Stefan Dillitz, Schreiner
Thomas Haller, Kraftfahrzeugtechniker
Peter Jegg, Installateur und Heizungsbauer
Franziska Mechling, Friseurin
Martin Menter, Metzger
Richard Ostermeir, Feinwerkmechaniker
Kristian Renner, Maler und Lackierer
Matthias Schöngruber, Elektrotechniker
Heinz Windschüttl, Karosserie- und Fahrzeugbauer


Dachs bezeichnete die jungen Meister als Zukunft und Hoffnungsträger des Handwerks. Die Grundlage dieses Erfolgs sei das duale Ausbildungssystem. Auch international sei die Anerkennung der Verknüpfung der Lernorte Betrieb und Berufsschule deutlich gewachsen. Es zeige sich, dass dessen Vermittlung von Kenntnissen und Fähigkeiten in herausragender Art und Weise praxistauglich sei. Es biete damit auch einen optimalen Lösungsansatz für eines der Hauptprobleme in Europa - nämlich die Jungendarbeitslosigkeit. Er appellierte leidenschaftlich an die Politik, der Meisterprüfung als Voraussetzung für den Weg in die Selbständigkeit und für die Funktionsfähigkeit des dualen Ausbildungssystem im Handwerk nicht den Boden zu entziehen.

Ehrung für Irmgard Hetzinger-Heinrici

Für den Abschluß des Neujahrsempfangs hatte sich Ulrich Dachs etwas Besonderes aufgehoben: Seine Vorgängerin im Amt des Kreishandwerksmeisters, Irmgard Hetzinger-Heinrici, wurde zur Ehrenkreishandwerksmeisterin ernannt. Hetzinger-Heinrici habe nicht nur das Handwerk im Landkreis geprägt, sondern es sich zu einer Lebensaufgabe gemacht, ein Netzwerk zwischen Handwerk und Politik, den staatlichen und städtischen Stellen, zu Bildung, Stadtentwicklung und Wirtschaft aufzubauen und zu festigen. Dachs überreichte Hetzinger-Heinrici eine vom Maisacher Kirchenmaler Alfons Wagner gestaltete Urkunde.

Irmgard Hetzinger-Heinrici bedankte sich sichtlich gerührt bei ihren beiden Kindern Silke und Sven, die sie bei ihrem Ehrenabend begleiteten, sowie bei ihren Kollegen und namentlich Ulrich Dachs für all die Unterstützung, die man ihr in den vielen Jahren gegeben habe.

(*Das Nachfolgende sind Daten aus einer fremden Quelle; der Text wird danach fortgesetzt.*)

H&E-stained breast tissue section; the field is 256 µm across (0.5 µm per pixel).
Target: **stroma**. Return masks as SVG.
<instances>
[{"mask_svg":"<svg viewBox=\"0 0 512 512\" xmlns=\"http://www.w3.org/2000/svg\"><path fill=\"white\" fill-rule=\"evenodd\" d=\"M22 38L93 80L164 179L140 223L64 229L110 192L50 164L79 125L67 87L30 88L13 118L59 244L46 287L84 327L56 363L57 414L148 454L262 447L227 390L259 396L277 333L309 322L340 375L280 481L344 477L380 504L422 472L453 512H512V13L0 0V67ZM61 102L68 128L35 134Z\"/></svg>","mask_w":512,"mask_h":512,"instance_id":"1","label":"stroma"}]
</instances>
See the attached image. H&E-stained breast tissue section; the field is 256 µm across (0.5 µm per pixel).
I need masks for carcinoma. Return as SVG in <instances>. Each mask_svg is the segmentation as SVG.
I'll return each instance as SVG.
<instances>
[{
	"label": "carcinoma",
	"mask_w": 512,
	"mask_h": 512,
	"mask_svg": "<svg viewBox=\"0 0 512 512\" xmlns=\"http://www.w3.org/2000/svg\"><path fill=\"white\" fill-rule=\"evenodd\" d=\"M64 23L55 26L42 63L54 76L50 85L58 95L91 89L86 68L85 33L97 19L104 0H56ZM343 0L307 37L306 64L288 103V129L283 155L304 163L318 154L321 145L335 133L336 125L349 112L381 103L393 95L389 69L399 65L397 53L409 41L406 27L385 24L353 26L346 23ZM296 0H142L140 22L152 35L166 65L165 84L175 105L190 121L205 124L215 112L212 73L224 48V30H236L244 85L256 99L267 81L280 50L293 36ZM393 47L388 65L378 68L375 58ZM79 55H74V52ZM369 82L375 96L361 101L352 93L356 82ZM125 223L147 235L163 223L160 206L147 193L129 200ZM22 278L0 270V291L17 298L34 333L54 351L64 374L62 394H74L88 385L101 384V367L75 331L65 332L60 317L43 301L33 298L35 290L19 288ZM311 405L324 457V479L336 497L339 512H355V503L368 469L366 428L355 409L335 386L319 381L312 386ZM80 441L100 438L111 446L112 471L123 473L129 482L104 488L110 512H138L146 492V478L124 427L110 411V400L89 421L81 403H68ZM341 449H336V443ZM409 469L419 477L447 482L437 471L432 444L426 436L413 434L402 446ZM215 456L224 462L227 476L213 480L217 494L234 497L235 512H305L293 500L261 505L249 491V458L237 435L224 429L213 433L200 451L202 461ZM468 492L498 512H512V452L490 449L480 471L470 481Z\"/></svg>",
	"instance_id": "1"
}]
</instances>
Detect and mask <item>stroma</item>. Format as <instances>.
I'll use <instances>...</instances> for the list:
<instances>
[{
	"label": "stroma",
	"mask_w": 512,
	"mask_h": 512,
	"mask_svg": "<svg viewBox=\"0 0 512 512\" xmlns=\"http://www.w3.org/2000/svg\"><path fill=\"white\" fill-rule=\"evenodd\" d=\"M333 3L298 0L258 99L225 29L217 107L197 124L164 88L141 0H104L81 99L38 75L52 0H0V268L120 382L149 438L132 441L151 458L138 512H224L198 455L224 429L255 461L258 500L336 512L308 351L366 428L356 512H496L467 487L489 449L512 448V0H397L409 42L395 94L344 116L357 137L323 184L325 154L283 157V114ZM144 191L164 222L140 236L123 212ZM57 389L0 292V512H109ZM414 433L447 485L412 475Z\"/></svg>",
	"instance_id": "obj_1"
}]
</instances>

Alleine könne das keiner.

Musikalisches Rahmenprogramm

Musikalisch umrahmt wurde der Abend von Mitgliedern des Jugend-Jazz-Streichorchesters Bluestrings der Kreismusikschule Fürstenfeldbruck. Die jungen Musiker überzeugten mit Schwung und großer Spielfreude und präsentierten ein abwechslungsreiches Repertoire mit Klassik-, Jazz- und Tangoelementen.